ACTION ITEM:
Run through the records and, wherever a line holds the word "specifications", return that line.

-------

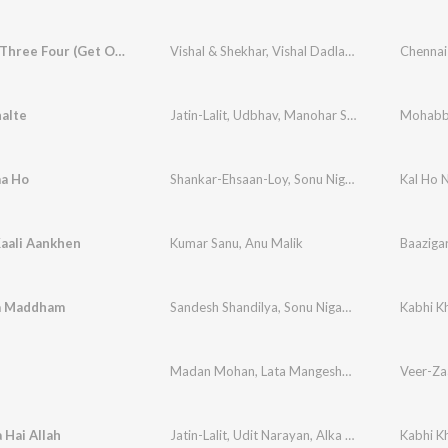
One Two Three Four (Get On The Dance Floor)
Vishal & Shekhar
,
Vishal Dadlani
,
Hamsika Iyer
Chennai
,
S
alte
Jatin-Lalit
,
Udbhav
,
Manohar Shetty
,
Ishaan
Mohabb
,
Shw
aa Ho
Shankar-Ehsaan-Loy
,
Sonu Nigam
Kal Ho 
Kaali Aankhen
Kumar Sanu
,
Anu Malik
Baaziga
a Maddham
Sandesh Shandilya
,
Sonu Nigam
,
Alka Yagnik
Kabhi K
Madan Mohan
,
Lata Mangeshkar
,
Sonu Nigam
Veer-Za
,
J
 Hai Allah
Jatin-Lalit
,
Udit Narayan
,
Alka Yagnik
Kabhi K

-------

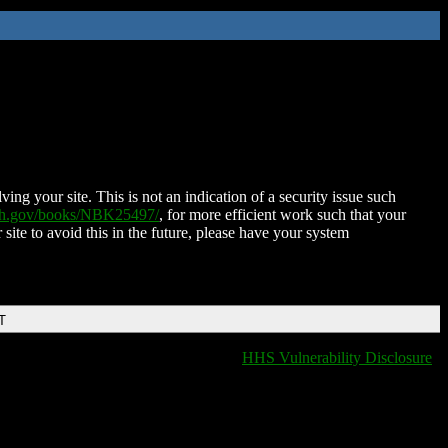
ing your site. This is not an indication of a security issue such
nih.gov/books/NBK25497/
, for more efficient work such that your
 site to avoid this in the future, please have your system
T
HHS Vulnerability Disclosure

-------

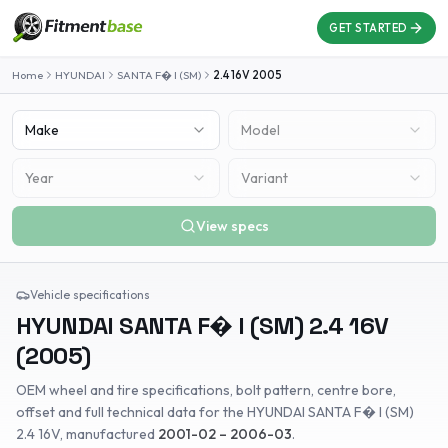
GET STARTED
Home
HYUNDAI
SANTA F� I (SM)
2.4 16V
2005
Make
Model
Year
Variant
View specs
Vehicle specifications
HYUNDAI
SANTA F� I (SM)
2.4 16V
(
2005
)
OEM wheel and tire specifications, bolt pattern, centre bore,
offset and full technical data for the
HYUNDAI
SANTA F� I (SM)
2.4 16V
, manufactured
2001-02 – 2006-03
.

-------

WRITTEN ANSWER:
Vehicle specifications
OEM wheel and tire specifications, bolt pattern, centre bore,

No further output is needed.